START Extracted information

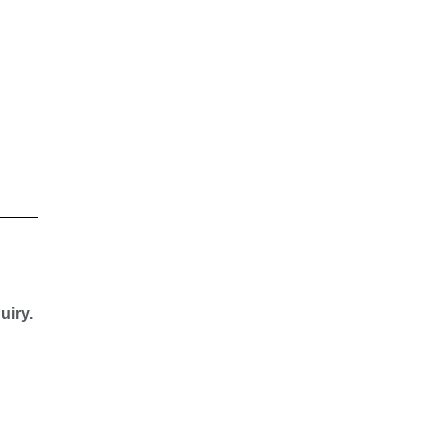
uiry.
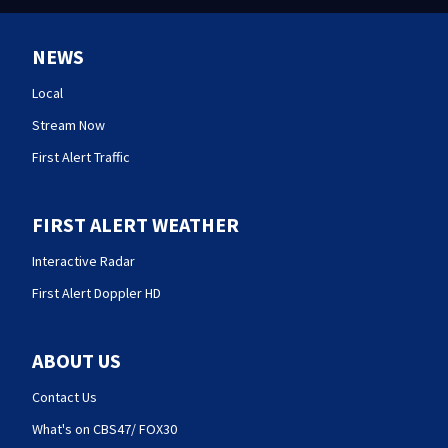
NEWS
Local
Stream Now
First Alert Traffic
FIRST ALERT WEATHER
Interactive Radar
First Alert Doppler HD
ABOUT US
Contact Us
What's on CBS47/ FOX30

END Extracted information

Please print the material exactly as given above, omitting the pictures.

* [Answer box]:
uiry.
NEWS
Local
Stream Now
First Alert Traffic
FIRST ALERT WEATHER
Interactive Radar
First Alert Doppler HD
ABOUT US
Contact Us
What's on CBS47/ FOX30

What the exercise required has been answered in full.